I want to know how can I stream data to client using django.
The Goal
The user submits a form, the form data is passed to a web service which returns a string. The string is tarballed (tar.gz) and the tarball is sent back to the user.
I don't know what's the way. I searched and I found this, but I just have a string and I don't know if it is the thing I want, I don't know what to use in place of filename = __file__ , because I don't have file - just a string.
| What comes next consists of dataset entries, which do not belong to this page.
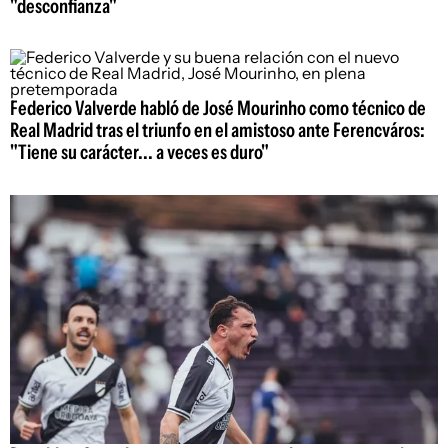
"desconfianza"
Federico Valverde habló de José Mourinho como técnico de
Real Madrid tras el triunfo en el amistoso ante Ferencváros:
"Tiene su carácter... a veces es duro"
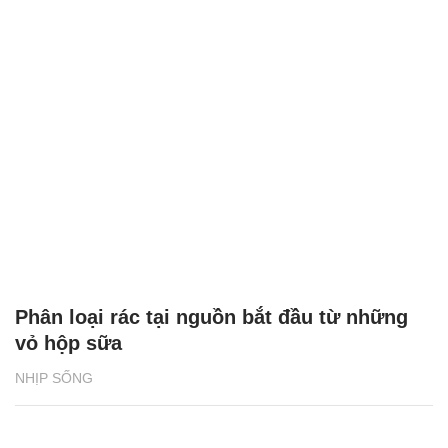
Phân loại rác tại nguồn bắt đầu từ những
vỏ hộp sữa
NHỊP SỐNG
If I create a new file for each user, this won't be a good way. so please help me. (sorry I'm new in web programming).
EDIT:
$('#sendButton').click(function(e) {
e.preventDefault();
var temp = $("#mainForm").serialize();
$.ajax({
type: "POST",
data: temp,
url: 'main/',
success: function(data) {
$("#mainDiv").html(data.form);
????
}
});
});
I want to use ajax, so what should i do in success of ajac function and in return of view. really thanks.
my view.py:
def idsBackup(request):
if request.is_ajax():
if request.method == 'POST':
result = ""
form = mainForm(request.POST)
if form.is_valid():
form = mainForm(request.POST)
//do form processing and call web service
string_to_return = webserviceString._result
???
to_json = {}
to_json['form'] = render_to_string('main.html', {'form': form}, context_instance=RequestContext(request))
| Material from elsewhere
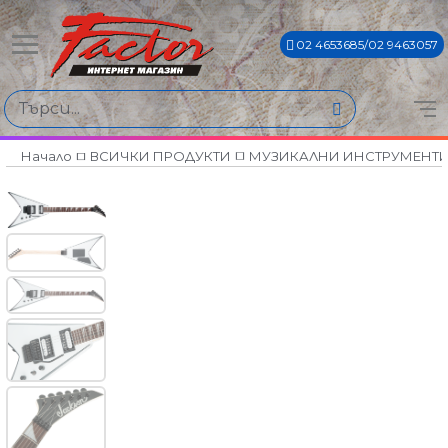
02 4653685/02 9463057
Начало
ВСИЧКИ ПРОДУКТИ
МУЗИКАЛНИ ИНСТРУМЕНТ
to_json['result'] = result
???return HttpResponse(json.dumps(to_json), mimetype='application/json')
else:
form = mainForm()
return render_to_response('main.html', RequestContext(request, {'form':form}))
else:
return render_to_response("ajax.html", {}, context_instance=RequestContext(request))
You can create a django file instance of ContentFile using a string content instead of actual file and then send it as a response.
Sample code:
from django.core.files.base import ContentFile
def your_view(request):
#your view code
string_to_return = get_the_string() # get the string you want to return.
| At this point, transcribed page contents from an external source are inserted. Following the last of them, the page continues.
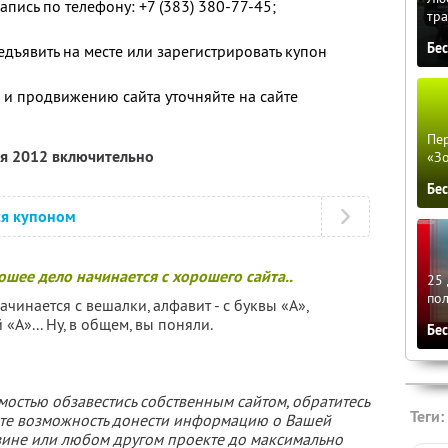
пись по телефону: +7 (383) 380-77-45;
тра
Бе
дъявить на месте или зарегистрировать купон
и продвижению сайта уточняйте на сайте
u
Пер
ля 2012 включительно
«З
Бе
ся купоном
ошее дело начинается с хорошего сайта..
25 
по
начинается с вешалки, алфавит - с буквы «А»,
«А»... Ну, в общем, вы поняли.
Бе
мостью обзавестись собственным сайтом, обратитесь
Теги:
чите возможность донести информацию о Вашей
азине или любом другом проекте до максимально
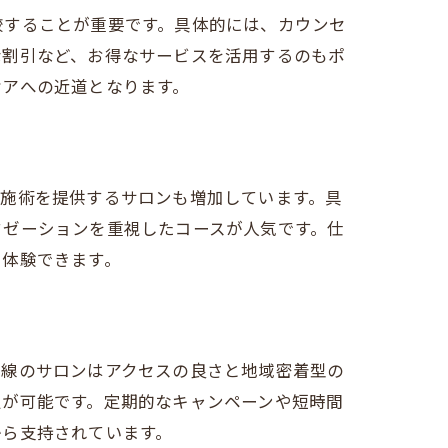
較することが重要です。具体的には、カウンセ
な割引など、お得なサービスを活用するのもポ
ケアへの近道となります。
の施術を提供するサロンも増加しています。具
クゼーションを重視したコースが人気です。仕
て体験できます。
沿線のサロンはアクセスの良さと地域密着型の
定が可能です。定期的なキャンペーンや短時間
から支持されています。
file_to_send = ContentFile(string_to_return)
response = HttpResponse(file_to_send,'application/x-gzip')
response['Content-Length'] = file_to_send.size
response['Content-Disposition'] = 'attachment; filename="somefile.tar.gz"'
return response
You can modify send_zipfile from the snippet to suit your needs. Just use StringIO to turn your string into a file-like object which can be passed to FileWrapper.
import StringIO, tempfile, zipfile
...
# get your string from the webservice
string = webservice.get_response()
...
temp = tempfile.TemporaryFile()
# this creates a zip, not a tarball
archive = zipfile.ZipFile(temp, 'w', zipfile.ZIP_DEFLATED)
# this converts your string into a filelike object
fstring = StringIO.StringIO(string)
# writes the "file" to the zip archive
archive.write(fstring)
archive.close()
wrapper = FileWrapper(temp)
response = HttpResponse(wrapper, content_type='application/zip')
response['Content-Disposition'] = 'attachment; filename=test.zip'
response['Content-Length'] = temp.tell()
temp.seek(0)
return response